しばしお待ちを...

2013年2月20日水曜日

蟲雙紙 023 「こころゆくもの…」/ 風花銀次

 蟲雙紙〈二十三〉      風花銀次

こころゆくもの くはしくかいたる昆蟲圖譜の、蟲に影なかりける。夏山へのゆくさに、さきこぼれて、をのこどもいとおほく、蟲よくとる者の網ふりたる。しろくきよげなる捕蟲網に、いといと小さき蟲をとるべく花をすくへば、花天牛はなかみきり入りたる。花天牛に、すこしまざりたる。
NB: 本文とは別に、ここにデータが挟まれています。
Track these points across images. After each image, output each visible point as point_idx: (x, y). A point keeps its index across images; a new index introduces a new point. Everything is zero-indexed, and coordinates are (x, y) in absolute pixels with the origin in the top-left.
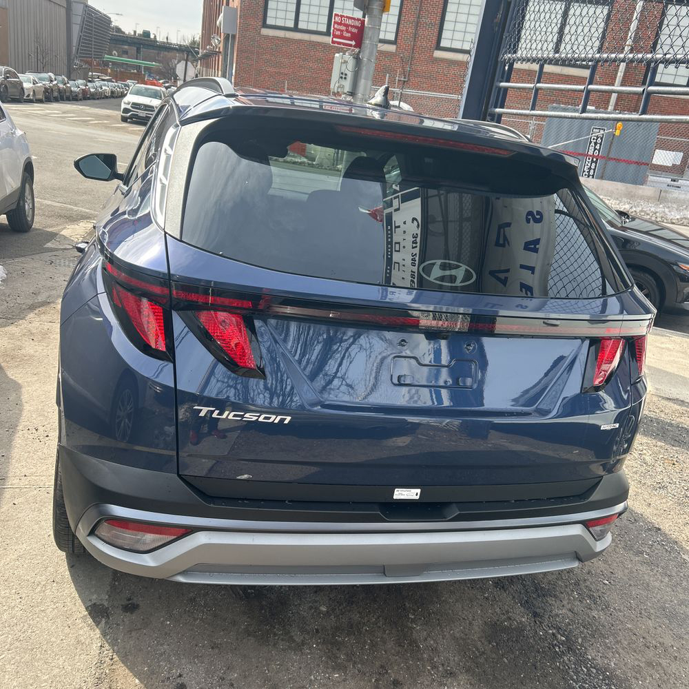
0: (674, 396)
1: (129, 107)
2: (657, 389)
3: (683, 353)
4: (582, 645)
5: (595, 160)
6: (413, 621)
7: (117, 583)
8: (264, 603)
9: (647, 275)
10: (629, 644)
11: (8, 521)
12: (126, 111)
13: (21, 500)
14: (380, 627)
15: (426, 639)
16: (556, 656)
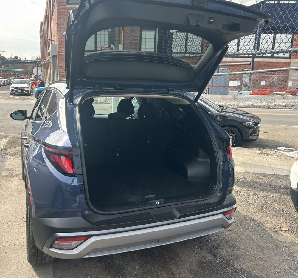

ものよくいふ蟲屋ゐて、ひとのとりたる蟲の、種の同定したる。谷におりて飮む水。
つれづれなる折に、いとあまりめづらしうもあらぬ盜蛾とりがの來て、世の中の物がたり、此の頃あることの、をかしきも、にくきも、あやしきも、これかれにかかりて、おぼろげにても思ひいだせと、渦をゑがいて舞ひける、いと心ゆく心地す。
神、寺などに詣でて、蟲さがしたるに、寺は法師蟬、社は樣蝗蟲さまばつたなどの、くらからずさはやかに眉ひとつ動かさざる風情にてありけり。

 虫を追っかけまわしてた子供のころのことを思い出すと、じりじり照りつける太陽や木々の間を吹き抜けてくる風、草いきれ、土のにおい、手の中の小さな虫の思いがけない力強さなど、五感のさまざまが鮮明によみがえるんですが、なんでだか、その世界には影てものがない。へんですね。照りつける太陽や木漏れ日が鮮明に思い出されるのに影がないてのもおかしな話だと、あたし自身思います。そんでも、そのとおりなんだからしょうがない。ちょうど熊田千佳慕さんが描いた細密な昆虫画のような世界です。
 ところで熊田千佳慕さんのことをプチファーブルなんていうなあ失敬じゃないかしら、と思うのはあたしだけでしょうか。もちろんファーブルおじさんのことは大好きなんですが、くまちかおじさんのことも大好きなので、千佳慕はファーブルのばったもんじゃないぞ、と思う次第です。
 はい、蝗虫も大好きです。
 禰宜様蝗虫てのは栃木の那須地方での呼び方で、標準和名は精霊飛蝗。方言名には特徴をとらえて美事な命名が多いね。